§ **Aufgabe**
Kannst du aus dem Gespräch über die »Matussek«-Folgen unten alles von „Spreckels: Das ist“ bis hinunter zu „ich will Making-ofs.“ wortgetreu wiedergeben?

----- Ausgangstext -----

Der Umblätterer: Das sind die Episoden mit Hasan Cobanli, dem er zum Beispiel zeigt, wie man richtig Weihnachten feiert (»Advent mit dem Kopftuchtürken«, Folge 135).

Spreckels: Das ist einfach sehr gut, auch der von Matussek immer wieder ehrerbietig angesprochene Hasan mit seinem perfekten deutschtürkischen Singsang. Gleich zu Anfang fragt er Matussek: »Darf ich dü zu dir sagen?« Als jetzt diese neue Sarrazin-Debatte begann, war ich übrigens mit dem »Matussek«-Schauen gerade bei der alten Sarrazin-Debatte angekommen, das passte zufällig ganz genau, ein schöner Spiegelungseffekt.

Der Umblätterer: Könntest du dir eine »Matussek«-Edition auf DVD vorstellen? Wenn man jetzt mal von fünf Minuten durchschnittlicher Folgenlänge ausgeht, wären das bis jetzt ca. 750 Minuten Material, also zwölfeinhalb Stunden Kulturgeschichte und Entertainment 2006–2010.

Spreckels: Ja, unbedingt. Ich wäre in dem Fall auch für Bonusmaterial, das ein paar Aspekte des »Matussek«-Universums näher beleuchtet, ich will Making-ofs.

Der Umblätterer: Das Making-of ist doch eigentlich schon drin in jeder »Matussek«-Episode.

Spreckels: Vielleicht, ja. Aber ich will auch bisher offene Fragen beantwortet haben: Wer war eigentlich dieser Goethe?

Der Umblätterer: Hehe, genau. Das komplette »Matussek«-DVD-Set wäre übrigens schon jetzt bedeutend länger als das legendäre achtstündige »Abécédaire« von Deleuze und dabei mindestens auf dieselbe mythologische Art komisch. Dabei hat das Ganze ja unter dem langweiligsten aller vorstellbaren Genretitel angefangen, als »Kulturtipp«. Es hieß ja lange noch so, dabei war es schon bald eher Kulturtipp gone mad.

----- Datenabschnitt -----

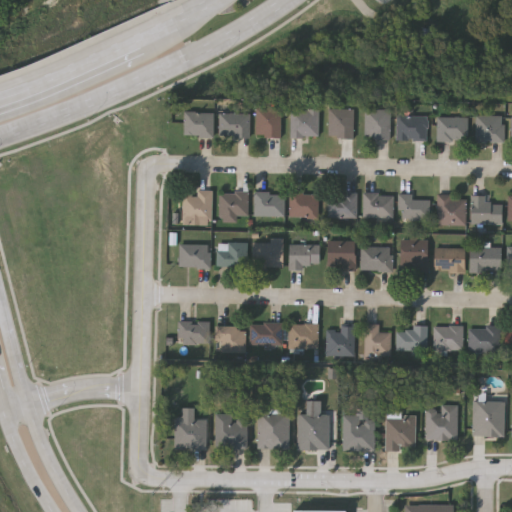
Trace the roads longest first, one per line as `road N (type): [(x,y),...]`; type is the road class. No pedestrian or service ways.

-----

§ **Antwort zur Übung**
Spreckels: Das ist einfach sehr gut, auch der von Matussek immer wieder ehrerbietig angesprochene Hasan mit seinem perfekten deutschtürkischen Singsang. Gleich zu Anfang fragt er Matussek: »Darf ich dü zu dir sagen?« Als jetzt diese neue Sarrazin-Debatte begann, war ich übrigens mit dem »Matussek«-Schauen gerade bei der alten Sarrazin-Debatte angekommen, das passte zufällig ganz genau, ein schöner Spiegelungseffekt.

Der Umblätterer: Könntest du dir eine »Matussek«-Edition auf DVD vorstellen? Wenn man jetzt mal von fünf Minuten durchschnittlicher Folgenlänge ausgeht, wären das bis jetzt ca. 750 Minuten Material, also zwölfeinhalb Stunden Kulturgeschichte und Entertainment 2006–2010.

Spreckels: Ja, unbedingt. Ich wäre in dem Fall auch für Bonusmaterial, das ein paar Aspekte des »Matussek«-Universums näher beleuchtet, ich will Making-ofs.